Brothers and sisters:
If there is any encouragement in Christ,
any solace in love,
any participation in the Spirit,
any compassion and mercy,
complete my joy by being of the same mind, with the same love,
united in heart, thinking one thing.
Do nothing out of selfishness or out of vainglory;
rather, humbly regard others as more important than yourselves,
each looking out not for his own interests,
but also for those of others.Have in you the same attitude
that is also in Christ Jesus,
Who, though he was in the form of God,
did not regard equality with God
something to be grasped.
Rather, he emptied himself,
taking the form of a slave,
coming in human likeness;
and found human in appearance,
he humbled himself,
becoming obedient to the point of death,
even death on a cross.
Because of this, God greatly exalted him
and bestowed on him the name
which is above every name,
that at the name of Jesus
every knee should bend,
of those in heaven and on earth and under the earth,
and every tongue confess that
Jesus Christ is Lord,
to the glory of God the Father.

Gospel
mt 21:28-32

Jesus said to the chief priests and elders of the people:
“What is your opinion?
A man had two sons.
He came to the first and said,
‘Son, go out and work in the vineyard today.’

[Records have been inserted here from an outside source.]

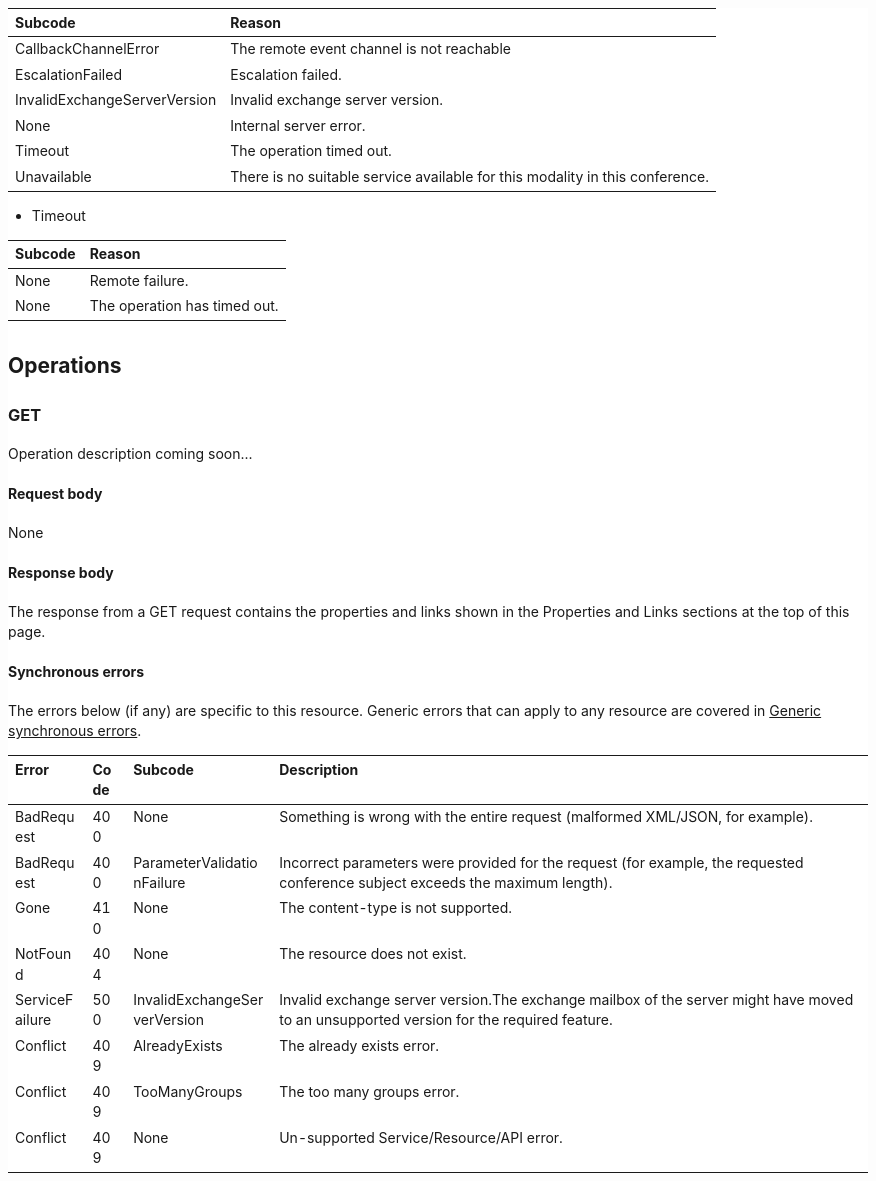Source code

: 
|**Subcode**|**Reason**|
|:-----|:-----|
|CallbackChannelError|The remote event channel is not reachable|
|EscalationFailed|Escalation failed.|
|InvalidExchangeServerVersion|Invalid exchange server version.|
|None|Internal server error.|
|Timeout|The operation timed out.|
|Unavailable|There is no suitable service available for this modality in this conference.|
- Timeout
    

|**Subcode**|**Reason**|
|:-----|:-----|
|None|Remote failure.|
|None|The operation has timed out.|

## Operations
<a name="sectionSection3"> </a>




### GET

Operation description coming soon...


#### Request body

None


#### Response body

The response from a GET request contains the properties and links shown in the Properties and Links sections at the top of this page.


#### Synchronous errors

The errors below (if any) are specific to this resource. Generic errors that can apply to any resource are covered in [Generic synchronous errors](GenericSynchronousErrors.md).



|**Error**|**Code**|**Subcode**|**Description**|
|:-----|:-----|:-----|:-----|
|BadRequest|400|None|Something is wrong with the entire request (malformed XML/JSON, for example).|
|BadRequest|400|ParameterValidationFailure|Incorrect parameters were provided for the request (for example, the requested conference subject exceeds the maximum length).|
|Gone|410|None|The content-type is not supported.|
|NotFound|404|None|The resource does not exist.|
|ServiceFailure|500|InvalidExchangeServerVersion|Invalid exchange server version.The exchange mailbox of the server might have moved to an unsupported version for the required feature.|
|Conflict|409|AlreadyExists|The already exists error.|
|Conflict|409|TooManyGroups|The too many groups error.|
|Conflict|409|None|Un-supported Service/Resource/API error.|
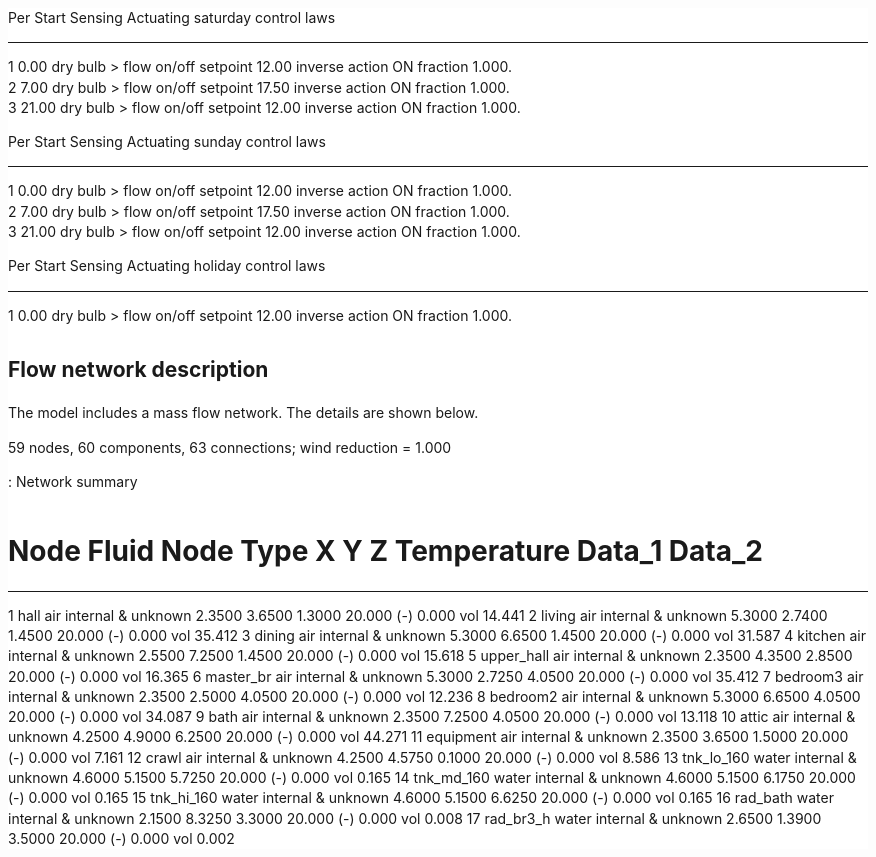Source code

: Per  Start  Sensing   Actuating   saturday control laws
---  -----  -------   ---------   -------------------------------------------
  1   0.00  dry bulb > flow        on/off setpoint 12.00 inverse action ON fraction 1.000.  
  2   7.00  dry bulb > flow        on/off setpoint 17.50 inverse action ON fraction 1.000.  
  3  21.00  dry bulb > flow        on/off setpoint 12.00 inverse action ON fraction 1.000.  
 
Per  Start  Sensing   Actuating   sunday control laws
---  -----  -------   ---------   -------------------------------------------
  1   0.00  dry bulb > flow        on/off setpoint 12.00 inverse action ON fraction 1.000.  
  2   7.00  dry bulb > flow        on/off setpoint 17.50 inverse action ON fraction 1.000.  
  3  21.00  dry bulb > flow        on/off setpoint 12.00 inverse action ON fraction 1.000.  
 
Per  Start  Sensing   Actuating   holiday control laws
---  -----  -------   ---------   -------------------------------------------
  1   0.00  dry bulb > flow        on/off setpoint 12.00 inverse action ON fraction 1.000.  
 
 
## Flow network description
The model includes a mass flow network.
The details are shown below.  
 
  59 nodes,  60 components,  63 connections;     wind reduction =  1.000
 
: Network summary
 
   # Node        Fluid   Node Type            X       Y       Z       Temperature Data_1  Data_2
 --- ----------- -----  -------------------   ------  ------  ------  ----------- ------  ------ ---- -------
   1 hall         air   internal & unknown    2.3500  3.6500  1.3000   20.000     (-)     0.000  vol   14.441
   2 living       air   internal & unknown    5.3000  2.7400  1.4500   20.000     (-)     0.000  vol   35.412
   3 dining       air   internal & unknown    5.3000  6.6500  1.4500   20.000     (-)     0.000  vol   31.587
   4 kitchen      air   internal & unknown    2.5500  7.2500  1.4500   20.000     (-)     0.000  vol   15.618
   5 upper_hall   air   internal & unknown    2.3500  4.3500  2.8500   20.000     (-)     0.000  vol   16.365
   6 master_br    air   internal & unknown    5.3000  2.7250  4.0500   20.000     (-)     0.000  vol   35.412
   7 bedroom3     air   internal & unknown    2.3500  2.5000  4.0500   20.000     (-)     0.000  vol   12.236
   8 bedroom2     air   internal & unknown    5.3000  6.6500  4.0500   20.000     (-)     0.000  vol   34.087
   9 bath         air   internal & unknown    2.3500  7.2500  4.0500   20.000     (-)     0.000  vol   13.118
  10 attic        air   internal & unknown    4.2500  4.9000  6.2500   20.000     (-)     0.000  vol   44.271
  11 equipment    air   internal & unknown    2.3500  3.6500  1.5000   20.000     (-)     0.000  vol    7.161
  12 crawl        air   internal & unknown    4.2500  4.5750  0.1000   20.000     (-)     0.000  vol    8.586
  13 tnk_lo_160   water internal & unknown    4.6000  5.1500  5.7250   20.000     (-)     0.000  vol    0.165
  14 tnk_md_160   water internal & unknown    4.6000  5.1500  6.1750   20.000     (-)     0.000  vol    0.165
  15 tnk_hi_160   water internal & unknown    4.6000  5.1500  6.6250   20.000     (-)     0.000  vol    0.165
  16 rad_bath     water internal & unknown    2.1500  8.3250  3.3000   20.000     (-)     0.000  vol    0.008
  17 rad_br3_h    water internal & unknown    2.6500  1.3900  3.5000   20.000     (-)     0.000  vol    0.002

He said in reply, ‘I will not, ‘
but afterwards changed his mind and went.
The man came to the other son and gave the same order.
He said in reply, ‘Yes, sir, ‘but did not go.
Which of the two did his father’s will?”
They answered, “The first.”
Jesus said to them, “Amen, I say to you,
tax collectors and prostitutes
are entering the kingdom of God before you.
When John came to you in the way of righteousness,
you did not believe him;
but tax collectors and prostitutes did.
Yet even when you saw that,
you did not later change your minds and believe him.”